Michael Guttsen gets it. The Carnation resident lives in the shadow of an organic farm and a horse stable and knows that occasionally a farmer might gotta - well, go.
What he doesn't get, however, is how his backyard suddenly became a public port-a-potty.
"A couple of ladies thought it was private enough that they could just drop trou," Guttsen said, remembering one day back in June. "It was a nightmare."
Guttsen wasn't the only one who noticed - or complained. King County Councilmember Kathy Lambert says her office got dozens of complaints after two recent events in rural King County where participants used people's lawns and sidewalks as makeshift toilets.

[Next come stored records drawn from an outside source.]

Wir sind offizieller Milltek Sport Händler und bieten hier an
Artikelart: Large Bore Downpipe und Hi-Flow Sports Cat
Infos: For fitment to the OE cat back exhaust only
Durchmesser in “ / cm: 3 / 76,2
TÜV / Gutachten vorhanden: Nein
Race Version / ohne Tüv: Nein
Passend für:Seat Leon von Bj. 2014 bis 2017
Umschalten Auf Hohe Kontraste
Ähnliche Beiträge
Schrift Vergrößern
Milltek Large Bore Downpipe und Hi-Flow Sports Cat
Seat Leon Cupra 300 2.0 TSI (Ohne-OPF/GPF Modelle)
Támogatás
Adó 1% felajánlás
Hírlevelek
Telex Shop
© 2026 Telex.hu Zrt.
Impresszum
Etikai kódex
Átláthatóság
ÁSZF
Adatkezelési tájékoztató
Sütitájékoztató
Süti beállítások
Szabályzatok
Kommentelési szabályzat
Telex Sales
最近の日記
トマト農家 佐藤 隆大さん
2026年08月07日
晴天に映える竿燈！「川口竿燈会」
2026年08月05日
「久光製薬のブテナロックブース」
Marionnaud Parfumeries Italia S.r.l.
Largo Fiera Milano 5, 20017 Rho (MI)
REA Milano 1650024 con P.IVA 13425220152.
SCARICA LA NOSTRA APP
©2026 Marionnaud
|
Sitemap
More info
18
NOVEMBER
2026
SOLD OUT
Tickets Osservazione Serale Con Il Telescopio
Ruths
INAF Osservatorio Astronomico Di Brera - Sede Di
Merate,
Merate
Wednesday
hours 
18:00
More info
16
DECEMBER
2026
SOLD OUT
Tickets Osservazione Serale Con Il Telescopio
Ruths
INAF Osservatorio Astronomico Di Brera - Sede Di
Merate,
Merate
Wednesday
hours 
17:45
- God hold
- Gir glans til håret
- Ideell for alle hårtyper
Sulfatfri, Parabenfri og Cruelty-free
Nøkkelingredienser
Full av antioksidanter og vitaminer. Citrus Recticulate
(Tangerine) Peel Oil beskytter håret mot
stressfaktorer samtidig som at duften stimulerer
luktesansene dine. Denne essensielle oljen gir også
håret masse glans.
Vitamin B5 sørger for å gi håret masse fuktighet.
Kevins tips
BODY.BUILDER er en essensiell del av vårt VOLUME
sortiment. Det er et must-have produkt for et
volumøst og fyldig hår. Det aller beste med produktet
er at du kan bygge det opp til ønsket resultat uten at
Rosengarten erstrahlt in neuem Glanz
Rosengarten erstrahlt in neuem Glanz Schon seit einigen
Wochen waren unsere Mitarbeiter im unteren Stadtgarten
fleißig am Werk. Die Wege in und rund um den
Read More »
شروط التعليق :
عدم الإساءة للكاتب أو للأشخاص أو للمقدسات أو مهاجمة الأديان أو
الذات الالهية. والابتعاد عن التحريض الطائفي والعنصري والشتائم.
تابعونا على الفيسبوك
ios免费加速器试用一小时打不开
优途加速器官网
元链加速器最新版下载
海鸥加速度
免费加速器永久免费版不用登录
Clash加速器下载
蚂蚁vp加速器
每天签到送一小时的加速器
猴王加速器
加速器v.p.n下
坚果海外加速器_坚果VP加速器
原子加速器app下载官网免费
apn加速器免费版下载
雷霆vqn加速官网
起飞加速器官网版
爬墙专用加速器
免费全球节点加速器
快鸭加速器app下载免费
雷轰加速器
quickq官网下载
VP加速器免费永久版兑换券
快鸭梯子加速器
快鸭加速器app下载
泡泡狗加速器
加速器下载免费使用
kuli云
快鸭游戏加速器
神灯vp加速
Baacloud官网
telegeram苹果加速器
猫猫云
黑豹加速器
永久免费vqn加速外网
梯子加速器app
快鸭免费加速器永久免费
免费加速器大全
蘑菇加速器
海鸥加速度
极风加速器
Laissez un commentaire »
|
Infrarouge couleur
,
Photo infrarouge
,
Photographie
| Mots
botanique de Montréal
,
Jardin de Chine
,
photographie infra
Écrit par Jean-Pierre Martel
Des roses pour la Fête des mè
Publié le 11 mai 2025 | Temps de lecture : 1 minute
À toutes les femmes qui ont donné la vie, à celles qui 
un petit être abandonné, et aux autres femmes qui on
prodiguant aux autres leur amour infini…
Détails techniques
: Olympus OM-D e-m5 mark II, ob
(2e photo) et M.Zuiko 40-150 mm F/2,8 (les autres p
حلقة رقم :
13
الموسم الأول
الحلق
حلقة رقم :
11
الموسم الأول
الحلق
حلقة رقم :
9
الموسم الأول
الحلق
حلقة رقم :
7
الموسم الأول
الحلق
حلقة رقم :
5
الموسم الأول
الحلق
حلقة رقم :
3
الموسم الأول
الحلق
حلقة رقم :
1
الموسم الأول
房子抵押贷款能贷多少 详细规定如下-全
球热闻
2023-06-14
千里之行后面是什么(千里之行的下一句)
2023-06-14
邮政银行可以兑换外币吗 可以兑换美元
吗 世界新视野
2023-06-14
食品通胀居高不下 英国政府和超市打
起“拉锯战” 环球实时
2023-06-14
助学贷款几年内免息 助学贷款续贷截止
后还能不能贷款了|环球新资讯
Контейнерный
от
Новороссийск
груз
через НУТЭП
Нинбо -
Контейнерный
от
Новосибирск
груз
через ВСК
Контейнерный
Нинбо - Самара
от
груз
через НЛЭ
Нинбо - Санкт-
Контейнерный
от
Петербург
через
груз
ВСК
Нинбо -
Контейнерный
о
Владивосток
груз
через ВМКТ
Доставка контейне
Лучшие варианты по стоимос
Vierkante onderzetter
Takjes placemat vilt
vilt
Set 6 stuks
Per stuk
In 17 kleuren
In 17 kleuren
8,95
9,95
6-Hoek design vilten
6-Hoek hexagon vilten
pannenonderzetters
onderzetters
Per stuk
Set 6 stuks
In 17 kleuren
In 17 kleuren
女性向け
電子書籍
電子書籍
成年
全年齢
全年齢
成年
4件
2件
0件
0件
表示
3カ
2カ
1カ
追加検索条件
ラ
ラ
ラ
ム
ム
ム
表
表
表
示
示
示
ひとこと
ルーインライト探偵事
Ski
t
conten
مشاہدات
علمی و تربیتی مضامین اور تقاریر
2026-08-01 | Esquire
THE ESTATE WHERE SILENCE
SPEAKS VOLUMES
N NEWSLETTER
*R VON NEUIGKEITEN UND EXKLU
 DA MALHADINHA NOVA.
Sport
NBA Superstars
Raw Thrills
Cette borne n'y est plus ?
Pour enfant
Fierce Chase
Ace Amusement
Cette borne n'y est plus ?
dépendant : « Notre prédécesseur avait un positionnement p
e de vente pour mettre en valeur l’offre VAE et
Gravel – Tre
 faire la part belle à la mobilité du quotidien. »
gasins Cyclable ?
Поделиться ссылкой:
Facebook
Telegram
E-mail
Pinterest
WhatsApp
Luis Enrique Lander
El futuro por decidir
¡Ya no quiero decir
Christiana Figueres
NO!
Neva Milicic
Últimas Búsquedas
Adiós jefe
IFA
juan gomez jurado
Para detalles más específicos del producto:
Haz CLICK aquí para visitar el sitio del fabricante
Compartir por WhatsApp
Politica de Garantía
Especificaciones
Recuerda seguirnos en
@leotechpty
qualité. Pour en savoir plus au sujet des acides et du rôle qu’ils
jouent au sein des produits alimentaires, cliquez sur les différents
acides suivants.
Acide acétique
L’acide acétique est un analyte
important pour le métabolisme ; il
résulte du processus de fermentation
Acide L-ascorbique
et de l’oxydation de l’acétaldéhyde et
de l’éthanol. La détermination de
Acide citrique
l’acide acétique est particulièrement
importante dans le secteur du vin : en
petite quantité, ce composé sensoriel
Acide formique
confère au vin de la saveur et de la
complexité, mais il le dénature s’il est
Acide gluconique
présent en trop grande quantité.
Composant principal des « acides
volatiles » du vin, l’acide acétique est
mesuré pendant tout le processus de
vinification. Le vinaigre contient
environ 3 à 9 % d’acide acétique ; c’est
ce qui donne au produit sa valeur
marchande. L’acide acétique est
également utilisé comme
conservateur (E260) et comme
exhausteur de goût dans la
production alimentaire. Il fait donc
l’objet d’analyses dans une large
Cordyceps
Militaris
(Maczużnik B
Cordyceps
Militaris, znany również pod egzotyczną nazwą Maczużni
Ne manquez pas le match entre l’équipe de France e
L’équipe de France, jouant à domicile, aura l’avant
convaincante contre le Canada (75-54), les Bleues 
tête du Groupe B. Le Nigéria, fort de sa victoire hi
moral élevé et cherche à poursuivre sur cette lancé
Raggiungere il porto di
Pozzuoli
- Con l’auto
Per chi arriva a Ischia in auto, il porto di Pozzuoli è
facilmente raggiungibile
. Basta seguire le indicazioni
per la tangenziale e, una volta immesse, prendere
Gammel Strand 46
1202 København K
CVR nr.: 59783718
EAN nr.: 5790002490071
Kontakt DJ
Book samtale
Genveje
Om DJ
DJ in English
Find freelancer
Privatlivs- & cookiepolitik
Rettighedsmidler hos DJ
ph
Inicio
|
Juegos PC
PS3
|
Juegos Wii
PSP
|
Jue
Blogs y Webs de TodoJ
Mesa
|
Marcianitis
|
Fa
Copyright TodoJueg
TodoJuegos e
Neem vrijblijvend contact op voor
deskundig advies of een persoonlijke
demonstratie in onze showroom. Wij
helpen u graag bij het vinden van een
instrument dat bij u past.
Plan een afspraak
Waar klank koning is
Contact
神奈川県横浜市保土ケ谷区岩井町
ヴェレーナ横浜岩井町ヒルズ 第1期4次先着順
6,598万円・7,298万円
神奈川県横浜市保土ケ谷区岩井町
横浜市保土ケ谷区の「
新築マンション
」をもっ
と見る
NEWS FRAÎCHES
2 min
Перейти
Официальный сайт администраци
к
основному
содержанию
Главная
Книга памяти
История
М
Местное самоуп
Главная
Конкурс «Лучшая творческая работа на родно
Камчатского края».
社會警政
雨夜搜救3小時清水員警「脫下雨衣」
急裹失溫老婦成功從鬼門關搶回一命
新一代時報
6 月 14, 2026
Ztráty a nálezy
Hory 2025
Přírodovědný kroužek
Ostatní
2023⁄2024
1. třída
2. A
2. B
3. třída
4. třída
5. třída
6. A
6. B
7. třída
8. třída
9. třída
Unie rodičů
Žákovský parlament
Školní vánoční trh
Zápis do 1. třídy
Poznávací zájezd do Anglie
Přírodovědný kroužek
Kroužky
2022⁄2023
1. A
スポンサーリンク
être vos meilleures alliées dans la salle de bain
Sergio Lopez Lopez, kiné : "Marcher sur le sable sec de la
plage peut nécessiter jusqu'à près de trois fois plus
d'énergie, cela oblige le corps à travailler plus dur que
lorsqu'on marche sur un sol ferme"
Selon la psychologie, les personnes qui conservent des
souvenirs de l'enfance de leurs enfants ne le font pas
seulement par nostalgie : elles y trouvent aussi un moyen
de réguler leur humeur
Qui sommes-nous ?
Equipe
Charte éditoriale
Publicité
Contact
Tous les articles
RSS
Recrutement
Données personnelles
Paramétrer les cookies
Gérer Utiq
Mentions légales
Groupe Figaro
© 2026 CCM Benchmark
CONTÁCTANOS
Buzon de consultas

"When you get large groups of people and they feel they don't need to be polite and where they urinate or defecate, it becomes a public health issue," Lambert said. "I said to the sheriff: 'Why are you not enforcing it?' and he said to me, 'Because there is no law to enforce.'"
Seventeen municipalities in King County have some sort of law on the books that make it illegal to use the bathroom in public, Lambert said. There is no ordinance that governs the issue in unincorporated King County, so she wrote one.
The ordinance would hit first-time offenders with a civil fine of up to $250. A second incident could result in misdemeanor charges.
"Absolutely (it is) a quality of life issue," Lambert added. " I believe urinating on their lawns and defecating on their lawns is showing disrespect, whether they're a tuber, a bike rider, a hiker, they need to know that's not appropriate."
Guttsen, who has called Carnation home for four years, says a recent bike ride brought thousands of cyclists to the area - and the problem to light.
"Mayhem ensued," Guttsen said. "I caught two women who actually pulled up into the driveway and went behind the barn, thinking that nobody could see them, and they dropped their pants. It was pretty rude and it was almost this self-righteous attitude of, 'Well, where else are we going to go?'"
"By the end of the day, I'd been called a redneck, hillbilly, several things in languages I didn't understand," he said of the experience.
The Cascade Bicycle Club, which sponsored the June 'Flying Wheels' event, says that while most cyclists were well-behaved, the group did receive some complaints.
"We did know that there was some completely unacceptable behavior," said M.J. Kelly, spokeswoman for the group. "There are thousands of people riding it and sometimes people don't behave."
Kelly says the group, who provides rest stops for cyclists on the race, also attended a recent council meeting to listen to community concerns, in addition to putting out a message to its members after the race.
"Folks are concerned when there is bad behavior because it tarnishes our reputation," she added.
The county council takes up the issue again on September 10.
"I hope it never has to be enforced but I think we need to have a tool in the tool box," Lambert added, "because we have had situations where it has been obnoxious."